Like a chapter from Jules Verne, my story begins with a squid.  I was eight, very hungry and had just met my parents’ exotic new friend.  She claimed to be from Yugoslavia, but to this day, I swear she was a Gypsy.

The Gypsy was eating squid.  And, if she could do it, well so could I. I took my first bite.  Now, I don’t know if you’ve ever eaten squid, but, aside from the Gummi Bear-like consistency, it is one of the singularly most uneventful gastronomic experiences I’ve ever had.  Dining upon a “sea monster”, I expected to be transformed; I wasn’t.  Seeing the disappointment on my face, the Gypsy smiled an enigmatic smile, put her fork aside, and began to tell me about Ivan.

“Now, Ivan was a young Russian merchant who hoped to win the hand of a beautiful princess, she whispered, her gravelly voice weaving a spell. “By ‘young’, I mean penniless.  Ivan had no gold or jewels to impress the princess’s father, the Tsar.  What he did have was a ship’s cargo full of ‘white sand’, a substance heretofore unknown to the Tsar’s kingdom.  Salt.”

As The Gypsy continued, she sprinkled some grains on my squid — just as Ivan did with to the Tsar’s dinner.  Suddenly, for both the Tsar and myself, the salt worked its magic and once black-and-white tastes shone with glorious Technicolor.

Salt.  Who would think that a world of flavor exists in this innocuous little crystal? Yet, it works magic when combined with other ingredients, enhancing otherwise hidden flavors. Not only does it heighten the taste of starchy foods like potatoes, rice, and beans, but it adds a unique dimension to sweet treats, off-setting their sugary complexity. Ever forget to add that pinch of salt to chocolate chip cookies?  Believe me, you’ll remember when you eat them.

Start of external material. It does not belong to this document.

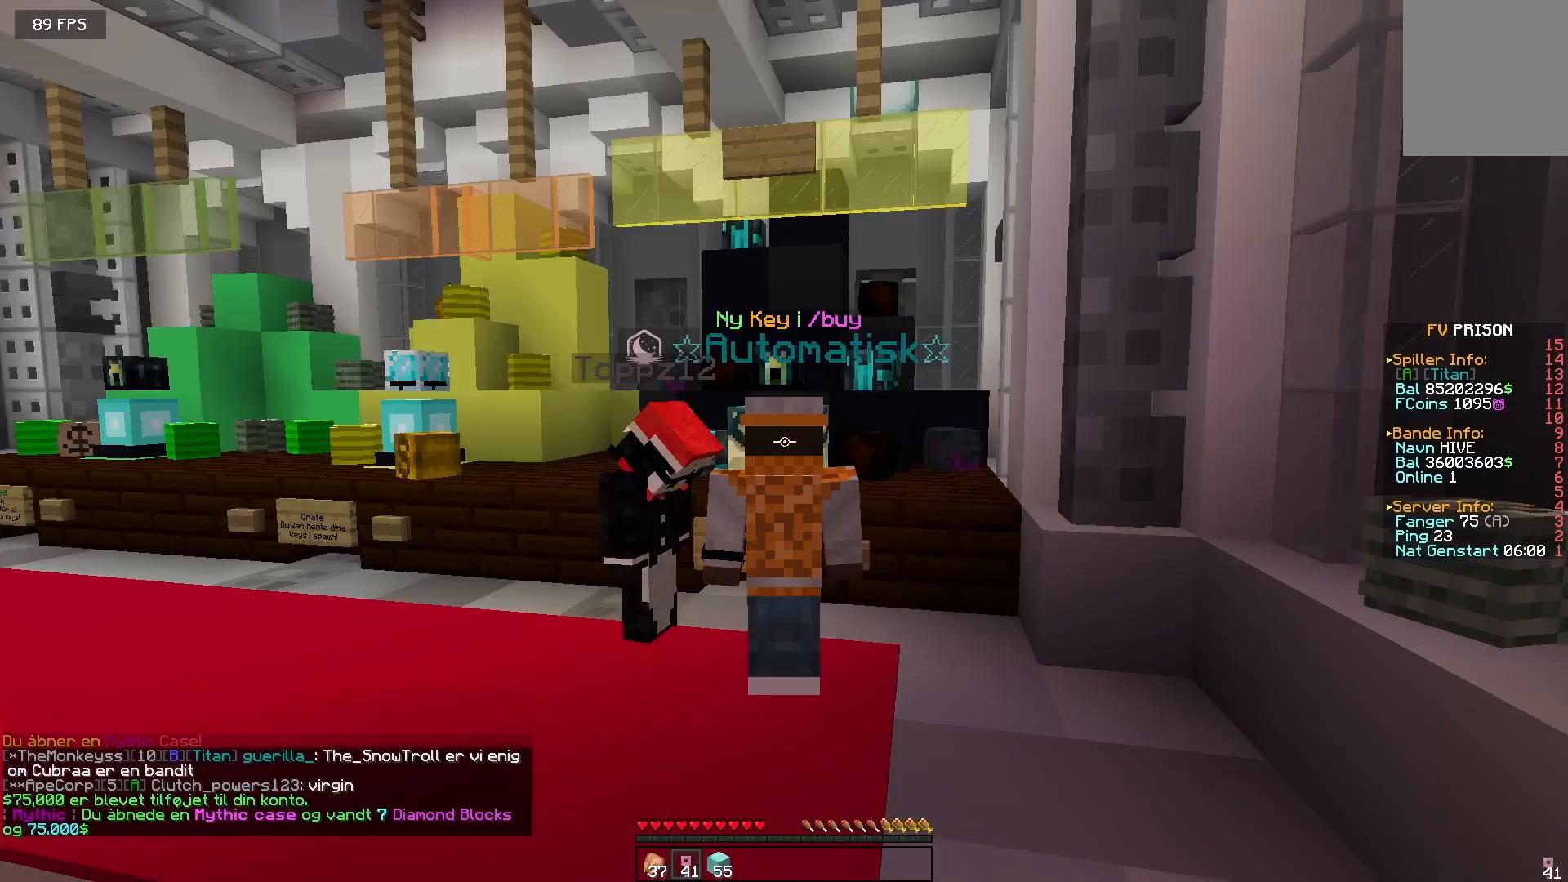
{"keys": [], "mouse": [], "events": [[67, "mouse_right", "up"]]}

The same goes for baking bread. Salt slows down the fermentation of the yeast, affects rising time and makes the grain’s richness come alive.  Old-fashioned, hand-churned ice cream would be an impossibility without rock salt. Are you a fan of deli food? Well, you could say goodbye to those dill pickles and sauerkraut.  Their unique flavors are made possible by the salty brine in which they cure.

Salt is perhaps the perfect “food” for, without it, no dish seems complete. I discovered it when my Gypsy friend anointed my squid.  Ivan knew this and his insight awoke the palates of a kingdom and won him the hand of the princess.

Lest you think I’m waxing to poetic about the miracle of salt, consider this. What other food could have been used as payment for Roman Centurions or inspired Gandhi — yes, you heard right — to march to the sea to gather his own when a British monopoly curtailed its availability.  Gandhi knew what all truly good cooks (and salt aficionados) know.

Salt makes food come alive, coaxing out the most reluctant and complex flavors, dancing across our taste buds, which, I’m happy to report, are designed to appreciate salt in all its singular, salty glory.